I stepped into the cold and autumn and hugged my arms. The gentle breeze nipped at my skin from underneath my shirt and I regretted not bringing a jacket along.
I walked away from Levi's building, weaving in and out of people. The walk home was going to be a long one and I considered a taxi but I wanted some time to think before getting home to Jean.
Isabel and I had gotten along just like Levi said we would. We both got along incredibly well but I still didn't understand his idea of us being twins.
But what was really bugging me was Farlan.
I had nothing against him but I had heard Farlan and Levi in his room before I left. I heard him talking to Farlan and I couldn't make it out completely but I could still hear Farlan's little confession. It made me nervous to think that he could easily swipe Levi away from me, he had known him for years and I had only been in his life for about a month or so. If Levi felt anything for him, I wouldn't stand a chance; Farlan had time on his side.

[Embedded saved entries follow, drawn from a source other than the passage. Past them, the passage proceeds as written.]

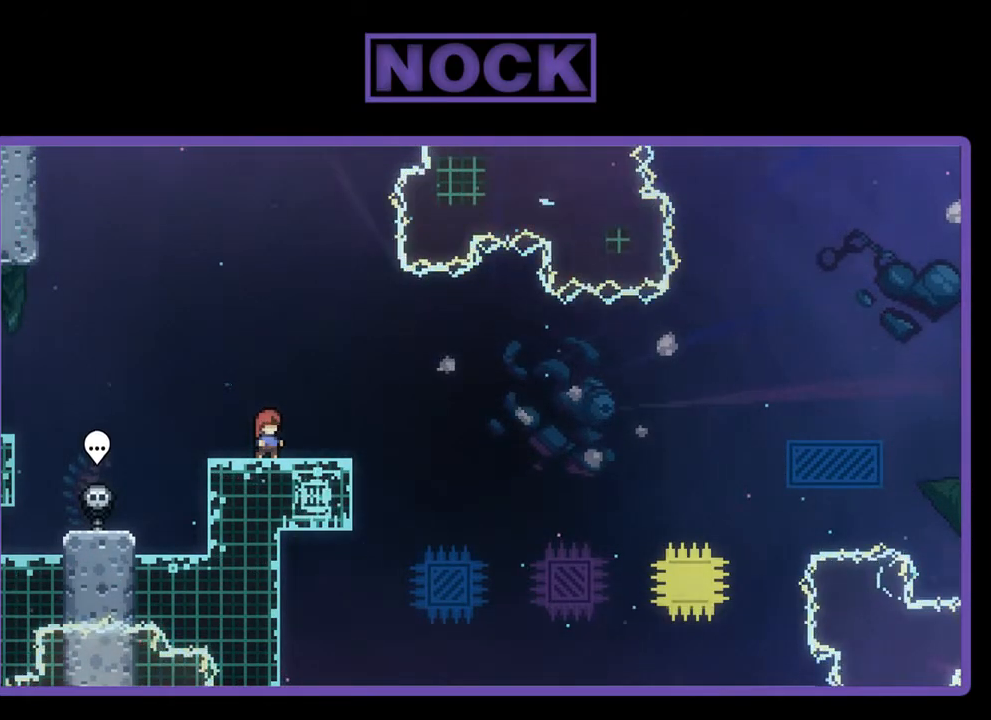
{"buttons": ["CROSS", "R2"], "left_stick": "center", "events": [[217, "CROSS", "down"]]}
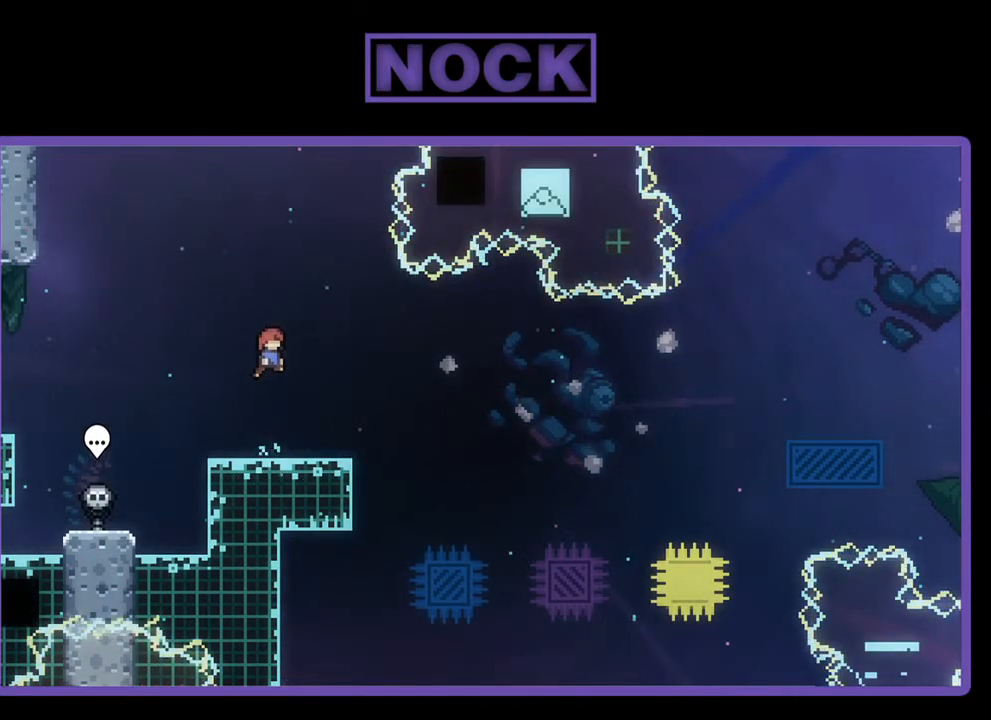
{"buttons": ["CROSS", "R2", "DPAD_DOWN", "DPAD_RIGHT"], "left_stick": "center", "events": [[17, "CROSS", "up"], [183, "CIRCLE", "down"], [183, "DPAD_DOWN", "down"], [217, "DPAD_RIGHT", "down"], [317, "CIRCLE", "up"], [417, "CROSS", "down"]]}
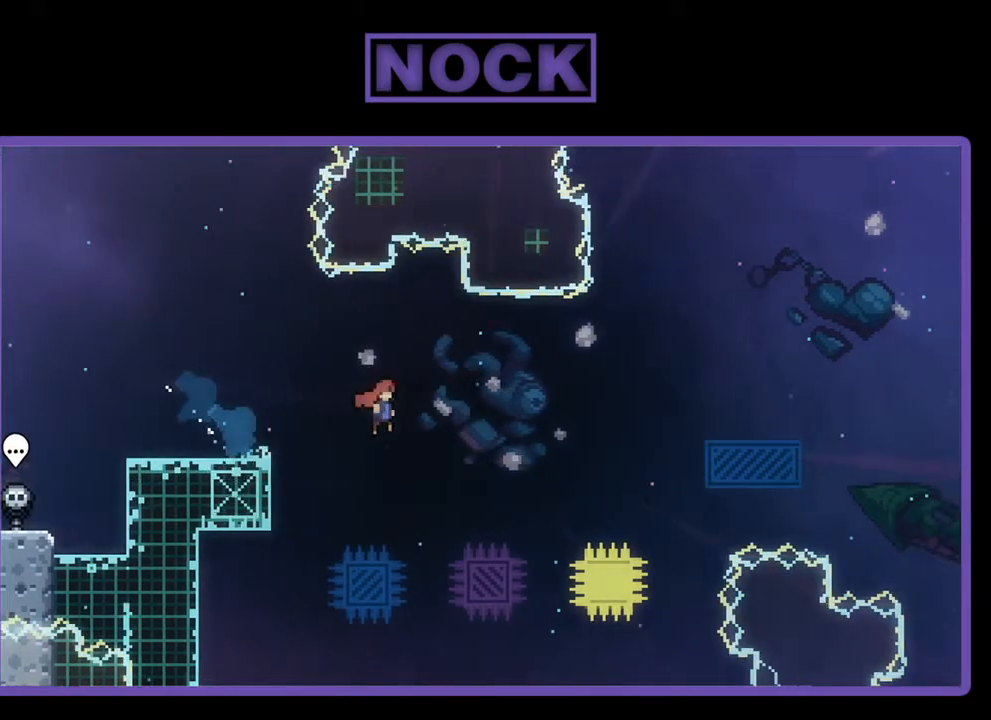
{"buttons": ["CIRCLE", "R2", "DPAD_UP", "DPAD_RIGHT"], "left_stick": "center", "events": [[50, "DPAD_DOWN", "up"], [350, "DPAD_UP", "down"], [417, "CROSS", "up"], [483, "CIRCLE", "down"]]}
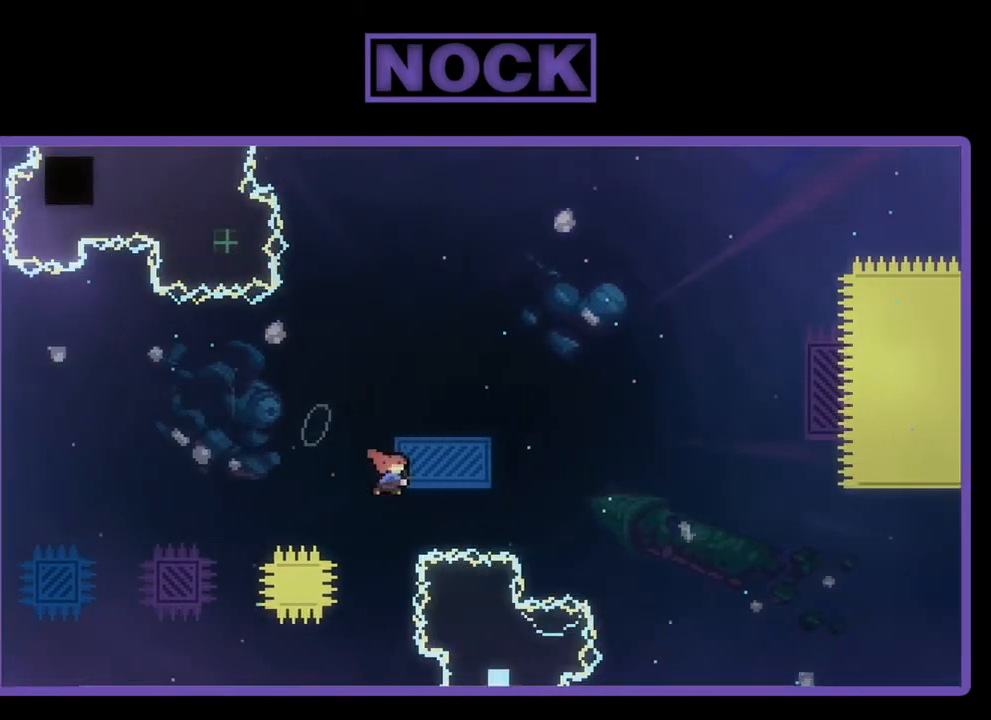
{"buttons": ["R2", "DPAD_RIGHT"], "left_stick": "center", "events": [[50, "DPAD_RIGHT", "up"], [183, "CIRCLE", "up"], [250, "DPAD_UP", "up"], [483, "DPAD_RIGHT", "down"]]}
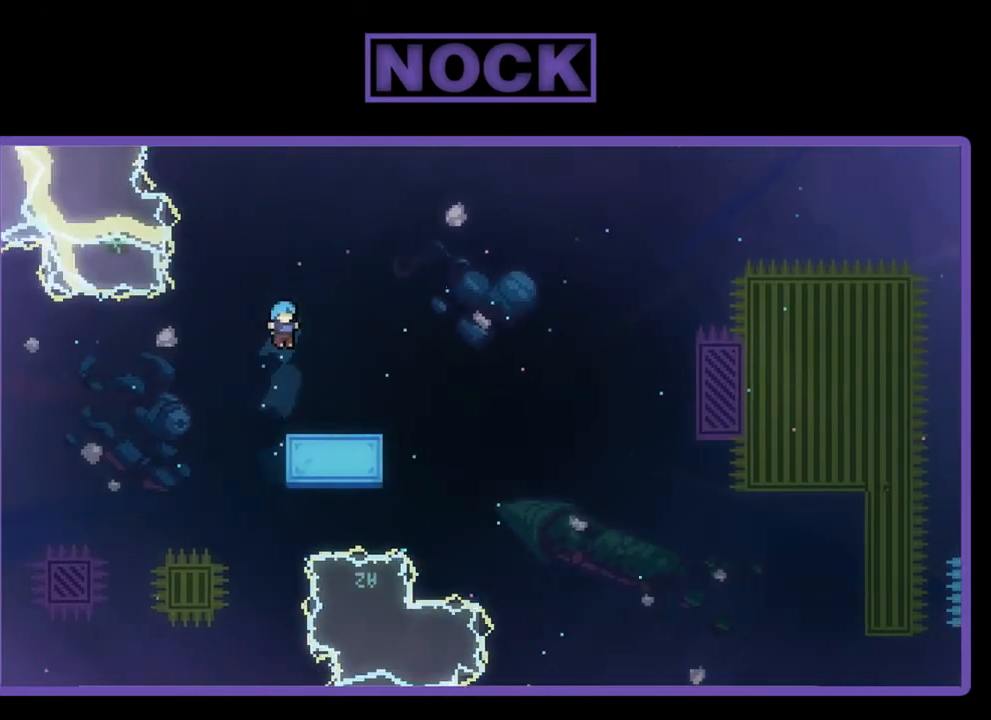
{"buttons": ["CROSS", "R2"], "left_stick": "center", "events": [[117, "DPAD_RIGHT", "up"], [317, "CROSS", "down"]]}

My mind was brimming with thoughts of being left behind and alone again. I could feel the wind freezing my watery eyes. I blinked away the water and tried to focus on my footsteps on the sidewalk.
I stared down at my shoes. Left, right, left, right, left...stepping over cracks and aimlessly wandering through the streets, yet managing to work my way toward my home.
The streets began to lessen with people and an odd feeling surfaced on the back of my neck. A shiver; a chill.
The footsteps behind me were matching up with mine almost perfectly. I shoved my hands into my pockets and picked up my speed slightly, turning corners and going down roads I didn't even know, and the footsteps followed.
I was unsettled and lost. I didn't want him knowing where I went to school, but maybe he already knew.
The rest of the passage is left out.